DE NOTRE CORRESPONDANTE
«C'EST L'OCCASION de se poser de vraies questions, de sortir de la simple observation, pour prendre de bonnes décisions.» Patrick Romestaing, président du Conseil de l'Ordre des médecins du Rhône, qualifie même cette affaire de «salutaire». Rappelons les faits : en février 2008, les autorités sanitaires de Rhône-Alpes sont alertées par un établissement de santé qui signale un cas de septicémie faisant suite à une greffe capillaire réalisée à la clinique de médecine capillaire et Espace esthétique médical de Lyon. En avril, à la demande du préfet du Rhône, l'inspection réalisée par la Direction départementale de l'action sanitaire et sociale (DDASS) et de la Direction générale de la concurrence, de la consommation et de la répression des fraudes (DGCCRF) met en évidence une cascade de mauvaises pratiques dans les procédures d'hygiène, de désinfection, d'évacuation des déchets et de stérilisation. Ces constats conduisent alors le préfet à suspendre, dès le 24 avril, l'activité de greffe capillaire de l'établissement et à missionner un groupe d'experts médicaux afin d'évaluer les risques de transmission virale. Ces risques n'ayant pu être éliminés, le préfet a donc enjoint aux praticiens de cette « clinique » d'informer les 2 700 clients du centre, répertoriés entre 1997 et 2008. Ce qui, visiblement, n'a pas été fait, d'où l'intervention du ministère de la Santé, qui, le 24 septembre, a mis en place un Numéro Vert pour orienter les patients (0.800.880.700).
Sanctionner ou prévenir ?
Il se trouve que, après Lyon, l'activité de deux cliniques du même réseau, situées à Nantes et à Bordeaux, a été suspendue en raison des mêmes dysfonctionnements. Or il ne s'agissait pas d'une première puisque des «manquements» du même ordre avaient déjà été précédemment pointés dans le centre nantais, où le personnel «cassait la croûte au bloc opératoire», selon les constats de l'Observatoire sur les fraudes aux greffes de cheveux (OFGC).
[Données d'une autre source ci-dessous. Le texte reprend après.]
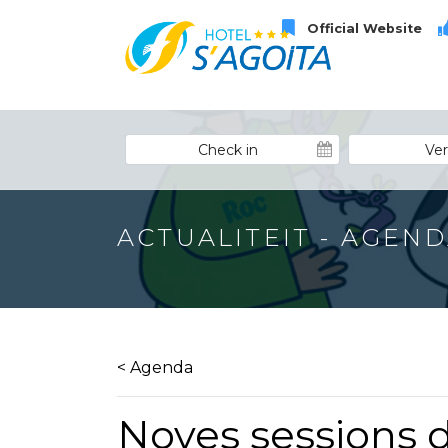
Official Website
ACTUALITEIT - AGEN
< Agenda
Noves sessions d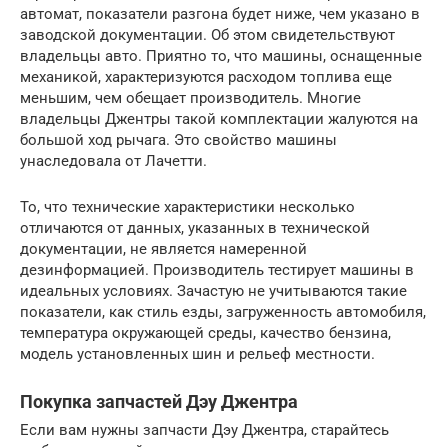
автомат, показатели разгона будет ниже, чем указано в
заводской документации. Об этом свидетельствуют
владельцы авто. Приятно то, что машины, оснащенные
механикой, характеризуются расходом топлива еще
меньшим, чем обещает производитель. Многие
владельцы Джентры такой комплектации жалуются на
большой ход рычага. Это свойство машины
унаследовала от Лачетти.
То, что технические характеристики несколько
отличаются от данных, указанных в технической
документации, не является намеренной
дезинформацией. Производитель тестирует машины в
идеальных условиях. Зачастую не учитываются такие
показатели, как стиль езды, загруженность автомобиля,
температура окружающей среды, качество бензина,
модель установленных шин и рельеф местности.
Покупка запчастей Дэу Джентра
Если вам нужны запчасти Дэу Джентра, старайтесь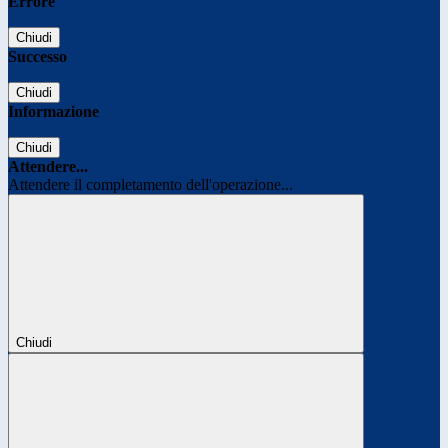
Errore
Chiudi
Successo
Chiudi
Informazione
Chiudi
Attendere...
Attendere il completamento dell'operazione...
Chiudi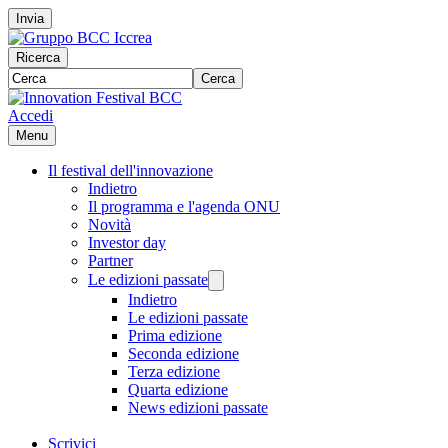
Invia
Ricerca
Cerca
Accedi
Menu
Il festival dell'innovazione
Indietro
Il programma e l'agenda ONU
Novità
Investor day
Partner
Le edizioni passate
Indietro
Le edizioni passate
Prima edizione
Seconda edizione
Terza edizione
Quarta edizione
News edizioni passate
Scrivici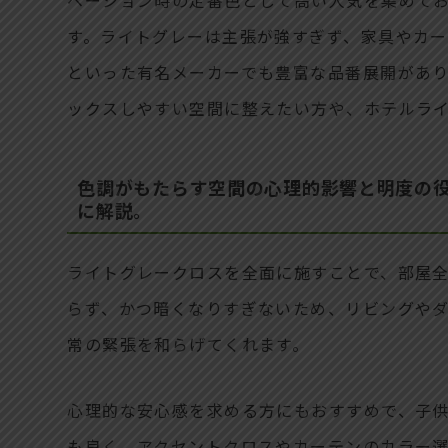
す。ライトグレーは主張が強すぎず、家具やカ
といった有名メーカーでも豊富な品番展開があ
ックスしやすい空間に整えたい方や、ホテルラ
色調がもたらす空間の心理的影響と明度の役
に解説。
ライトグレークロスを全面に施すことで、部屋
らず、かつ暗くなりすぎないため、リビングや
常の緊張を和らげてくれます。
心理的な安心感を求める方にもおすすめで、子
も良く、アクセントクロスやカーテンのカラー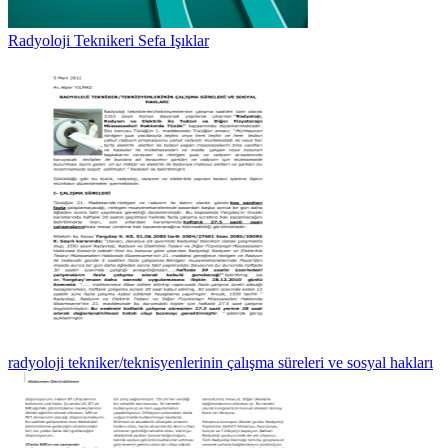
Radyoloji Teknikeri Sefa Işıklar
radyoloji tekniker/teknisyenlerinin çalışma süreleri ve sosyal hakları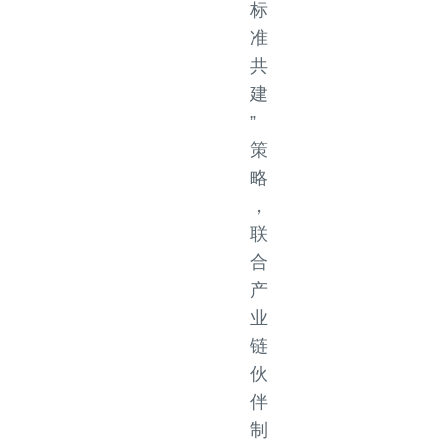
标
准
共
建
”
策
略
，
联
合
产
业
链
伙
伴
制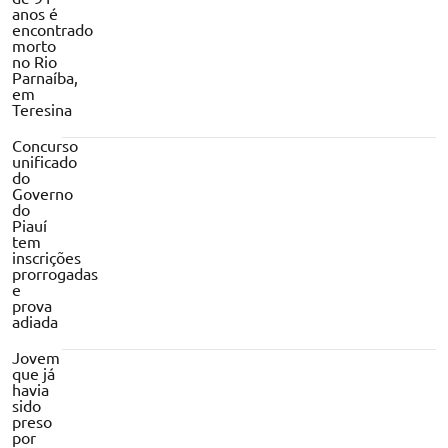
anos é
encontrado
morto
no Rio
Parnaíba,
em
Teresina
Concurso
unificado
do
Governo
do
Piauí
tem
inscrições
prorrogadas
e
prova
adiada
Jovem
que já
havia
sido
preso
por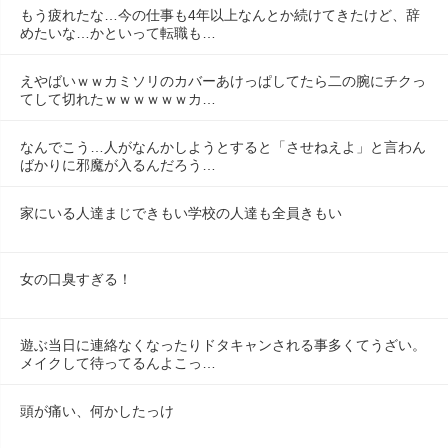
もう疲れたな…今の仕事も4年以上なんとか続けてきたけど、辞
めたいな…かといって転職も…
えやばいｗｗカミソリのカバーあけっぱしてたら二の腕にチクっ
てして切れたｗｗｗｗｗｗカ…
なんでこう…人がなんかしようとすると「させねえよ」と言わん
ばかりに邪魔が入るんだろう…
家にいる人達まじできもい学校の人達も全員きもい
女の口臭すぎる！
遊ぶ当日に連絡なくなったりドタキャンされる事多くてうざい。
メイクして待ってるんよこっ…
頭が痛い、何かしたっけ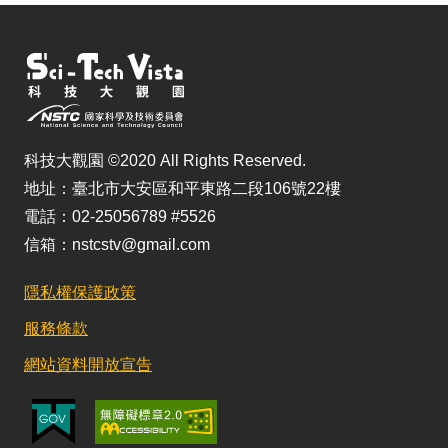
科技大觀園 ©2020 All Rights Reserved.
地址：臺北市大安區和平東路二段106號22樓
電話：02-25056789 #5526
信箱：nstcstv@gmail.com
隱私權保護政策
服務條款
網站資料開放宣告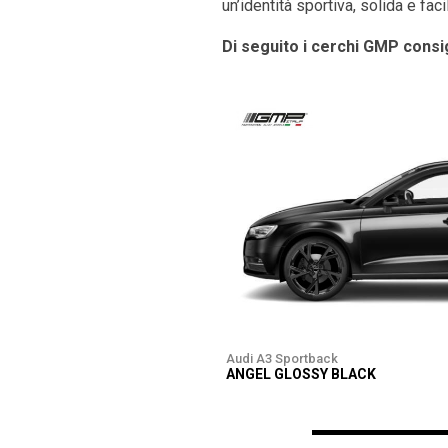
un’identità sportiva, solida e fac
Di seguito i cerchi GMP consig
Audi A3 Sportback
ANGEL GLOSSY BLACK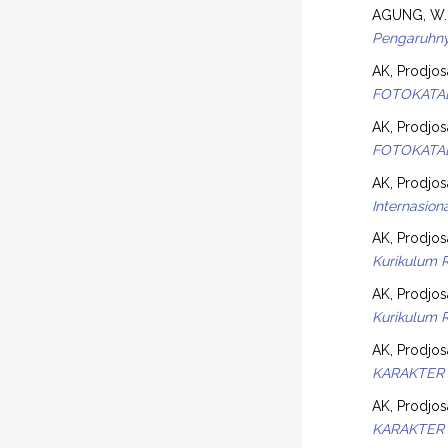
AGUNG, W.
Pengaruhny
AK, Prodjo
FOTOKATAL
AK, Prodjo
FOTOKATAL
AK, Prodjo
Internasio
AK, Prodjo
Kurikulum 
AK, Prodjo
Kurikulum 
AK, Prodjo
KARAKTER 
AK, Prodjo
KARAKTER 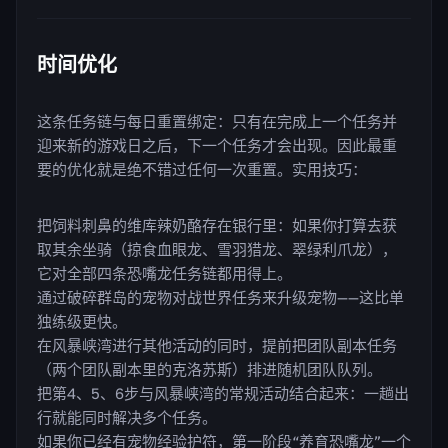
时间优化
这条任务链与每日重置绑定：只有在完成上一个任务并
迎来新的游戏日之后，下一个任务才会出现。因此最重
要的优化就是绝不错过任何一次重置。实用技巧：
把饲料刺鼻的维库辣奶酪存在银行里：如果你打算去获
取其余坐骑（掠食血眼龙、雪羽猎龙、翠绿利爪龙），
它对全部四条恐嘴龙任务链都用得上。
通过破碎群岛的宠物对战世界任务来升级宠物——这比单
独练级更快。
在风暴峡湾进行其他活动的同时，提前把团队副本任务
（两个团队副本里的克洛苏斯）排进随机团队队列。
把第4、5、6步与风暴峡湾的常规活动结合起来：一趟出
行就能同时解决多个任务。
如果你已经有宠物经验护符，第一阶段“养育恐嘴龙”一个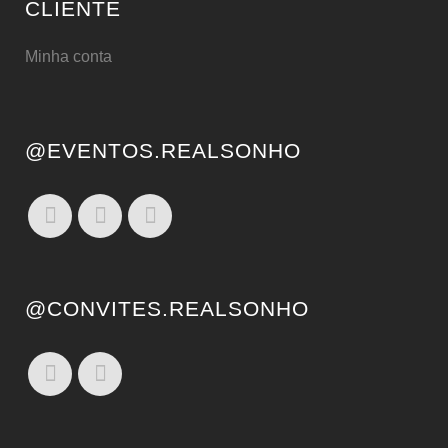
CLIENTE
Minha conta
@EVENTOS.REALSONHO
@CONVITES.REALSONHO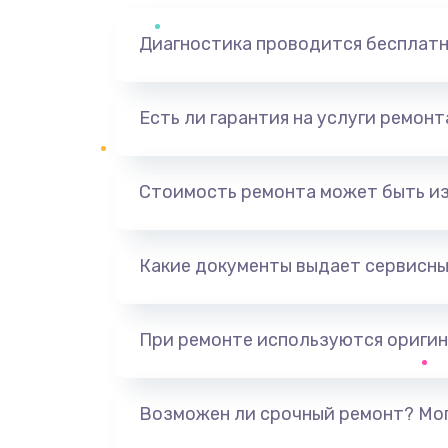
Диагностика проводится бесплат
Есть ли гарантия на услуги ремон
Стоимость ремонта может быть и
Какие документы выдает сервисны
При ремонте используются оригин
Возможен ли срочный ремонт? Мог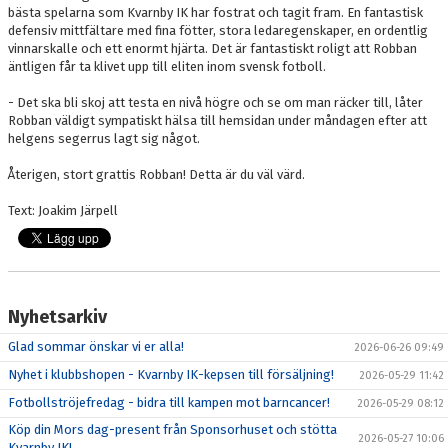
bästa spelarna som Kvarnby IK har fostrat och tagit fram. En fantastisk
defensiv mittfältare med fina fötter, stora ledaregenskaper, en ordentlig
vinnarskalle och ett enormt hjärta. Det är fantastiskt roligt att Robban
äntligen får ta klivet upp till eliten inom svensk fotboll.
- Det ska bli skoj att testa en nivå högre och se om man räcker till, låter
Robban väldigt sympatiskt hälsa till hemsidan under måndagen efter att
helgens segerrus lagt sig något.
Återigen, stort grattis Robban! Detta är du väl värd.
Text: Joakim Järpell
Nyhetsarkiv
Glad sommar önskar vi er alla!
2026-06-26 09:49
Nyhet i klubbshopen - Kvarnby IK-kepsen till försäljning!
2026-05-29 11:42
Fotbollströjefredag - bidra till kampen mot barncancer!
2026-05-29 08:12
Köp din Mors dag-present från Sponsorhuset och stötta
2026-05-27 10:06
Kvarnby IK!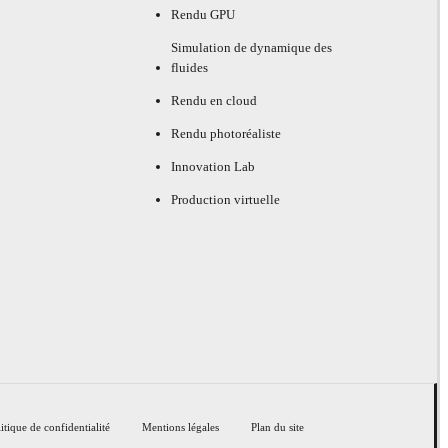
Rendu GPU
Simulation de dynamique des
fluides
Rendu en cloud
Rendu photoréaliste
Innovation Lab
Production virtuelle
itique de confidentialité
Mentions légales
Plan du site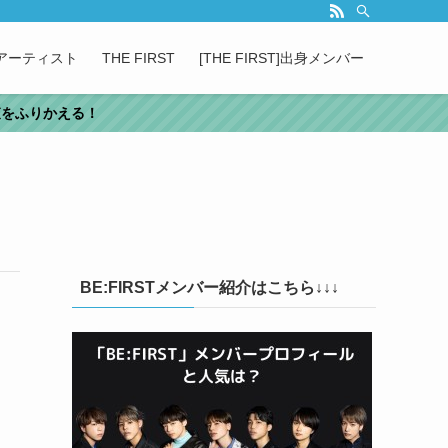
属アーティスト
THE FIRST
[THE FIRST]出身メンバー
審査をふりかえる！
BE:FIRSTメンバー紹介はこちら↓↓↓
En parallèle, l'attention de l'Ordre du Rhône avait également été attirée au milieu de l'année 2007 par l'un des médecins de la « clinique » lyonnaise, bizarrement inscrit au tableau de l'Isère et donc sans autorisation d'exercer dans le Rhône. «Nous nous étions renseignés sur cette clinique et avions constaté qu'il s'y pratiquait des techniques chirurgicales que ce médecin n'était pas habilité à réaliser», explique le Dr Romestaing, qui précise avoir, par conséquent, convoqué le médecin en question et lui avoir signifié qu'il devait se «mettre en conformité». L'affaire en était cependant restée là jusqu'à ce que les autorités sanitaires interpellent l'Ordre, au début de 2008, après la septicémie d'un client du centre de médecine capillaire lyonnais. «Ayant un fait nouveau et grave, nous avons pu saisir la juridiction disciplinaire, et l'affaire est donc en cours», ajoute le président de l'Ordre du Rhône. Du côté de la clinique lyonnaise, c'est le silence radio.
Pour l'heure, la conclusion de cette affaire est qu'il reste toujours possible, en France, de créer un plateau technique quasi chirurgical, baptisé « clinique », géré par une SARL, et susceptible d'échapper à tout contrôle sanitaire. «Laisser utiliser le mot “clinique”, qui a une consonance de santé indiscutable, par des entreprises n'ayant rien à voir avec le domaine de la santé ne devrait pas être toléré», estime le président de l'Ordre des médecins du Rhône. Des décrets datant de 2005 précisent clairement quels sont les équipements et conditions d'hygiène requis dans les établissements de chirurgie esthétique et plastique. Pour les cabinets médicaux, qui ne sont d'ailleurs pas soumis aux contrôles sanitaires systématiques, des articles du code de santé publique et du code de déontologie stipulent clairement que l'hygiène doit être une préoccupation du médecin. «Mais, pour nous, ces centres ne sont pas des cabinets médicaux», observe le Dr Romestaing.
Quelles seraient les «bonnes décisions» à prendre pour sortir de l'opacité de ce système ? Une partie de la réponse sera sans doute apportée par la justice. Le 23 septembre, le procureur de la République de Lyon a ouvert une information judiciaire contre X pour «mise en danger de la vie d'autrui» à l'encontre du gérant de la « clinique » lyonnaise et de cinq médecins impliqués.
La réglementation renforcée
Le ministère de la Santé a demandé aux DDASS et aux DRASS une vigilance particulière et des inspections ciblées. Il fait savoir que des travaux ont été engagés pour mieux encadrer les pratiques de microgreffes capillaires et, plus largement, les actes à visée esthétique. La réglementation devrait être renforcée dans les prochains mois.